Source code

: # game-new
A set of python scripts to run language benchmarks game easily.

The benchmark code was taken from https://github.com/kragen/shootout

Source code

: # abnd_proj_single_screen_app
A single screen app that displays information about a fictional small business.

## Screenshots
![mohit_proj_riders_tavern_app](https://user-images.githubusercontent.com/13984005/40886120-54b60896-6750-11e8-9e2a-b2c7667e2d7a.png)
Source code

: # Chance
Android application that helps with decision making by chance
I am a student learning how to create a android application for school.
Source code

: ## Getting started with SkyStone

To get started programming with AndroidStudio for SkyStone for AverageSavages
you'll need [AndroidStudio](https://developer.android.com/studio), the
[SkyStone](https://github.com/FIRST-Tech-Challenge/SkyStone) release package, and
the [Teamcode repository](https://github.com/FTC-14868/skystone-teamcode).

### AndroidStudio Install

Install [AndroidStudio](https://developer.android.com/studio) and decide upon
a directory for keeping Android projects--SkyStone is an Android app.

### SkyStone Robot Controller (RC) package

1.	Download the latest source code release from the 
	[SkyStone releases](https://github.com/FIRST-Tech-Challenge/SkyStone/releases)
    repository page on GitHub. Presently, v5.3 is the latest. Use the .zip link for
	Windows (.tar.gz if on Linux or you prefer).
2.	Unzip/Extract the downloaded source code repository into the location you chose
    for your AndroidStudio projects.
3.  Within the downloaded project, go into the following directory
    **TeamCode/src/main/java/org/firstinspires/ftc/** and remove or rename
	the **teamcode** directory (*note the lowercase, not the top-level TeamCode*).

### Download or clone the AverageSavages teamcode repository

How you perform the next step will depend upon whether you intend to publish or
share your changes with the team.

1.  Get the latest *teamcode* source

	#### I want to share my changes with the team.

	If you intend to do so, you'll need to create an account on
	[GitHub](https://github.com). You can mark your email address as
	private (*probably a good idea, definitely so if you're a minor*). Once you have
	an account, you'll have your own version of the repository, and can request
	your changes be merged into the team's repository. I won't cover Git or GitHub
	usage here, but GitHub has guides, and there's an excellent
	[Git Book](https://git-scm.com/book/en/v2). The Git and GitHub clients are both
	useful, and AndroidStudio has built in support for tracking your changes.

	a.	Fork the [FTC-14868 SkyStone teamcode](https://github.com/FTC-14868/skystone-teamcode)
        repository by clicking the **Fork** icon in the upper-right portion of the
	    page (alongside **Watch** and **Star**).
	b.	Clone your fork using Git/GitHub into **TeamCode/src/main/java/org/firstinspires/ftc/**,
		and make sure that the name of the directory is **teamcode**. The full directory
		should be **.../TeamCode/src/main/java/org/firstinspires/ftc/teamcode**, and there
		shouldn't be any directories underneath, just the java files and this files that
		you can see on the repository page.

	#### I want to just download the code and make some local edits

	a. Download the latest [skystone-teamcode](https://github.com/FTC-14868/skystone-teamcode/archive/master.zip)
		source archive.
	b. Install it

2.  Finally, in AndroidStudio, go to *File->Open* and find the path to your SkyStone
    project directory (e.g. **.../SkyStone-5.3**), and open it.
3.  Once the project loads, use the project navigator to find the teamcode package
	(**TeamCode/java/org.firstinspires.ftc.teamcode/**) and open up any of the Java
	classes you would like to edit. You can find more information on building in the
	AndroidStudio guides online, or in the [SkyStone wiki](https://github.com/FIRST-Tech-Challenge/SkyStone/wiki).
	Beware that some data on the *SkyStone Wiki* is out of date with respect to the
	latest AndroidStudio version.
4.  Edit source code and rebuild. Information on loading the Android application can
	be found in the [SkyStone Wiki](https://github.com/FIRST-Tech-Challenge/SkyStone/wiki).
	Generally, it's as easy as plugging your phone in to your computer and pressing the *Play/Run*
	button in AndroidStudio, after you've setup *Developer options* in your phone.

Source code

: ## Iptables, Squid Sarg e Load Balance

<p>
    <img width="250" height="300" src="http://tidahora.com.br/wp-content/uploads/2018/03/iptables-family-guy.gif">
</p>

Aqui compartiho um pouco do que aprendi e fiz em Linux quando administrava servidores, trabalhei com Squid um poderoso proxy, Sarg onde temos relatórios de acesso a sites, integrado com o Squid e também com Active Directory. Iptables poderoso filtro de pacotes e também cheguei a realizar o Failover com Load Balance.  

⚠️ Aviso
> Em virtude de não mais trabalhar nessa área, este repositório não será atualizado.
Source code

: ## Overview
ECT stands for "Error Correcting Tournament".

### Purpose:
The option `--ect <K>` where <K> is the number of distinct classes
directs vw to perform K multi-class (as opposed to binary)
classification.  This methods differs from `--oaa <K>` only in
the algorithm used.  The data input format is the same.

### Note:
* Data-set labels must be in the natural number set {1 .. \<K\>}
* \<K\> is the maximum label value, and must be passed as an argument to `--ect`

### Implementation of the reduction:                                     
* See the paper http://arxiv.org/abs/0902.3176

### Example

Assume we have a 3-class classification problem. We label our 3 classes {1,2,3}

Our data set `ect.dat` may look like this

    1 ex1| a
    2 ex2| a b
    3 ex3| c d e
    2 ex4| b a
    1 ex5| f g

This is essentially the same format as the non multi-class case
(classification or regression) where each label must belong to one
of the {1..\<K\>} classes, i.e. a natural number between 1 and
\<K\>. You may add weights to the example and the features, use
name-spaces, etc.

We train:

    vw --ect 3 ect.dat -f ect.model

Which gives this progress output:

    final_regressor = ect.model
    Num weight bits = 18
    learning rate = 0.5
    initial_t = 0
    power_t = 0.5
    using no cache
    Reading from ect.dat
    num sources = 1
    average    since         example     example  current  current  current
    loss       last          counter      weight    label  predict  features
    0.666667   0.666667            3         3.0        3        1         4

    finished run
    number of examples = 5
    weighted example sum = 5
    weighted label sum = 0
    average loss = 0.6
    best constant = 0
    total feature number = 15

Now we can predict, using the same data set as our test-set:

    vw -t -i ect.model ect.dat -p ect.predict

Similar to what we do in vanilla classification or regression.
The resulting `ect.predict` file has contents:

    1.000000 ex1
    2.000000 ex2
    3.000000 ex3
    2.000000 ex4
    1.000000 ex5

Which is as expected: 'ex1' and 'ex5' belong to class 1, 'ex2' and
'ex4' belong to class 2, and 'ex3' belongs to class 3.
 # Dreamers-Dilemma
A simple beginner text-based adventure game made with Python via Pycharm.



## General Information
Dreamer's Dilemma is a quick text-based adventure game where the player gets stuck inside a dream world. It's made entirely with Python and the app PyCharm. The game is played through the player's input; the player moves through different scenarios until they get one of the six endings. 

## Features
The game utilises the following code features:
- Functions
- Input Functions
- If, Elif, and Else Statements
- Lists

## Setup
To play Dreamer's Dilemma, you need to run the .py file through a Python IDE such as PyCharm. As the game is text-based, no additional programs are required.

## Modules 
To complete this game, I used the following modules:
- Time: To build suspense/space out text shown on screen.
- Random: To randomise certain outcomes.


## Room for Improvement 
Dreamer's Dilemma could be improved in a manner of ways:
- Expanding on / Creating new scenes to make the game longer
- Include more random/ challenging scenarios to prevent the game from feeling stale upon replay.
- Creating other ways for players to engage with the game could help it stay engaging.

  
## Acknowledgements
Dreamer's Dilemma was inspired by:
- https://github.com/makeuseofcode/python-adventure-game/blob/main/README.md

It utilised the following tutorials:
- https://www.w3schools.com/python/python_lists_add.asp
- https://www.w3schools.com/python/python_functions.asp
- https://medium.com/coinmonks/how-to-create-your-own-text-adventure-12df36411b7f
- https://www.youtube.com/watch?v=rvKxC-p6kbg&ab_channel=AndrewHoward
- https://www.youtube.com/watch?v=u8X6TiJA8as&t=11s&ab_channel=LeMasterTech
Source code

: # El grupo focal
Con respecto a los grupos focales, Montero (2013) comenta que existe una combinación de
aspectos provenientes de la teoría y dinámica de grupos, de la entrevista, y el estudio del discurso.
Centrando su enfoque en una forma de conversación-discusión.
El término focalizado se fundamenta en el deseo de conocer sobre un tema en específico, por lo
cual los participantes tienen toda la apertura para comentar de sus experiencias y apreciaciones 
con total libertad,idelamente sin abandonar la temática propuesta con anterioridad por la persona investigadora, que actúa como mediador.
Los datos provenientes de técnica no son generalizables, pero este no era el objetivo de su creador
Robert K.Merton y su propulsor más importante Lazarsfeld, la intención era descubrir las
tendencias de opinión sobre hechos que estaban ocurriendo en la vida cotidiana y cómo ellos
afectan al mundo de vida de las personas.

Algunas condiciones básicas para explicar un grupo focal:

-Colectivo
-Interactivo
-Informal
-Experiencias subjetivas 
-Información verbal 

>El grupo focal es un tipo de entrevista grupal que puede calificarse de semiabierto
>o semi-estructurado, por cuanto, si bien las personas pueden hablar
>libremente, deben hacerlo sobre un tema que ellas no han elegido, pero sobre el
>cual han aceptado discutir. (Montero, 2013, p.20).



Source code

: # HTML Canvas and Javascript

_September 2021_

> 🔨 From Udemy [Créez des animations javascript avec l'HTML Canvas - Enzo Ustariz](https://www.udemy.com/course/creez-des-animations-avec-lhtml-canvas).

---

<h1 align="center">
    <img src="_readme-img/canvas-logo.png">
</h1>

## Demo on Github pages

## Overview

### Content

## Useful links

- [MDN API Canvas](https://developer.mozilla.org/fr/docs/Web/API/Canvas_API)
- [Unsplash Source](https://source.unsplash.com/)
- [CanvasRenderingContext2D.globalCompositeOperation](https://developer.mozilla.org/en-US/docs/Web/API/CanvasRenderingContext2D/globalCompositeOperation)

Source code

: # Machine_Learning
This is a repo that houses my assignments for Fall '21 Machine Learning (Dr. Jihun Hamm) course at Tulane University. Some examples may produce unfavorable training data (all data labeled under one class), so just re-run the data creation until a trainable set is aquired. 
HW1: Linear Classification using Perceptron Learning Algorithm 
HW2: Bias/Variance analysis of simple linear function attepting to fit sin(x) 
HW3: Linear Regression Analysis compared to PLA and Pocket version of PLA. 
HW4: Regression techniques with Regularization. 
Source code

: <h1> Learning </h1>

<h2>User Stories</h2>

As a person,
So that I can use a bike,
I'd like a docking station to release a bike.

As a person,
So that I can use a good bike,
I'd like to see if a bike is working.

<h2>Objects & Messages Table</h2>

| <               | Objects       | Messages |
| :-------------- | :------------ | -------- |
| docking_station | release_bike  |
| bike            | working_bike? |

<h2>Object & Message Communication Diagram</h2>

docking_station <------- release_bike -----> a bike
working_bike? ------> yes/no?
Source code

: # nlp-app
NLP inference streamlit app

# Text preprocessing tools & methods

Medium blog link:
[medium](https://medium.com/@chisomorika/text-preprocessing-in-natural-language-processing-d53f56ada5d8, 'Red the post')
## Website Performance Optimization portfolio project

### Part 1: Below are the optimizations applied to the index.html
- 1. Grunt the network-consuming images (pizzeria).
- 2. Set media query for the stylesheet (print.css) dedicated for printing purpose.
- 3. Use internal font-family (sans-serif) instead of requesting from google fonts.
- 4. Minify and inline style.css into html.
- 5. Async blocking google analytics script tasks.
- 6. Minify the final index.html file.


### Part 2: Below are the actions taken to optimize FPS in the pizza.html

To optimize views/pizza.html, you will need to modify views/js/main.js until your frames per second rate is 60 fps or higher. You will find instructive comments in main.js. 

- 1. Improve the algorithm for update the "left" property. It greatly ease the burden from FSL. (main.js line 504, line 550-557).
***
BRIEF
Starting at the line containing "<h2>User Stories</h2>" and ending at the end of the records, write those lines out again with "docking_station" changed to "bike_dock" and everything else left as it is.

EXERCISE RESULT
<h2>User Stories</h2>

As a person,
So that I can use a bike,
I'd like a docking station to release a bike.

As a person,
So that I can use a good bike,
I'd like to see if a bike is working.

<h2>Objects & Messages Table</h2>

| <               | Objects       | Messages |
| :-------------- | :------------ | -------- |
| bike_dock | release_bike  |
| bike            | working_bike? |

<h2>Object & Message Communication Diagram</h2>

bike_dock <------- release_bike -----> a bike
working_bike? ------> yes/no?
Source code

: # nlp-app
NLP inference streamlit app

# Text preprocessing tools & methods

Medium blog link:
[medium](https://medium.com/@chisomorika/text-preprocessing-in-natural-language-processing-d53f56ada5d8, 'Red the post')
## Website Performance Optimization portfolio project

### Part 1: Below are the optimizations applied to the index.html
- 1. Grunt the network-consuming images (pizzeria).
- 2. Set media query for the stylesheet (print.css) dedicated for printing purpose.
- 3. Use internal font-family (sans-serif) instead of requesting from google fonts.
- 4. Minify and inline style.css into html.
- 5. Async blocking google analytics script tasks.
- 6. Minify the final index.html file.


### Part 2: Below are the actions taken to optimize FPS in the pizza.html

To optimize views/pizza.html, you will need to modify views/js/main.js until your frames per second rate is 60 fps or higher. You will find instructive comments in main.js. 

- 1. Improve the algorithm for update the "left" property. It greatly ease the burden from FSL. (main.js line 504, line 550-557).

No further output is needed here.